Why do we think that if we hide, consequences will go away? Yet we conceal, we camouflage, we disguise, and we even attempt to disappear. The tragedy of The Invisible Man (H.G. Wells, 1897) is that the protagonist, Griffin, descends into an irreversible madness from an isolation of his own making. How poignantly recognizable. You and I can seek anonymity until we find it. The problem is that we are not and can never be anonymous in the sight of our Creator. We didn’t really disappear any more than God did. I will seek to explain what I mean.
“Daddy! You are not there!”
There was a father who witnessed this very phenomenon with his daughter. In this case, a father did not allow his five-year-old daughter to play outside with the neighbor's children. A storm threatened the previously cloudless sky. “But that is not fair!” responded the little girl. “Sweetie, I am sorry, but there is lightening. I can’t allow you to go outside. And I am sure the other children will also have to go in now.” “Daddy, it will pass. There is no bad weather now!” "Her irrational reasoning caused the father to pause. It meant so much to her, but she could not see the possible consequences. The father bent down to his daughter's level and tried to embrace her. She resisted, growing angry. A void appeared between father and daughter. The father spoke into the void to reach his daughter: “Honey, I am so sorry, but Daddy knows best. I don’t want anything to happen to my sweet girl.” But that was not good enough. Whether it was too much sugar, food coloring, not enough Marmite on her toast (or Vegemite, if you prefer), or (more likely) an inflamed Augustinian theological strand in her nature coming to the surface, the wee lass decided that it was time to “pitch a fit.” She slammed her feet down in protest against her father’s decision. Then, this beautiful little creature placed her hands over her ears and closed her eyes so tightly that it disfigured her countenance. The man’s little daughter shouted, “I can’t see you! I can’t hear you! You are not there!”

● **Dataset extract**:
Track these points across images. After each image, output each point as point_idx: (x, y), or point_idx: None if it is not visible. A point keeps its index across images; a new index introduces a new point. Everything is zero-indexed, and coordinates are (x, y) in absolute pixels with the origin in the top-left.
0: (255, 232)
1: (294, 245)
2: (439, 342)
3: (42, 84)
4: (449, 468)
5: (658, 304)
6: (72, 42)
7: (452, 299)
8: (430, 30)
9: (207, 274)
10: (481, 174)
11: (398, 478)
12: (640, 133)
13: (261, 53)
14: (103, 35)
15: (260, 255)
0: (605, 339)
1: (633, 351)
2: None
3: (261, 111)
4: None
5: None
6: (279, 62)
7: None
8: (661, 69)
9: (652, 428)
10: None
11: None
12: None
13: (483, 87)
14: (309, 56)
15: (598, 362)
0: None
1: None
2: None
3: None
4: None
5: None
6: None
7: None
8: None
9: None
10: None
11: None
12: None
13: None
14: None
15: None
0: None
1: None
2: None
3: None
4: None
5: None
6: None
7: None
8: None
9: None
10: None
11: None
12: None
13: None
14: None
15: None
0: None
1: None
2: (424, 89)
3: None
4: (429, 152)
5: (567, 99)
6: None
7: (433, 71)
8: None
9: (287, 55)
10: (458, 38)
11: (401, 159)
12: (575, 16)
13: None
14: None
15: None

● **Aim of the exercise**:
According to the text, how old is the daughter who is not allowed to play outside with the neighbor's children?

● **Output**:
She is five years old.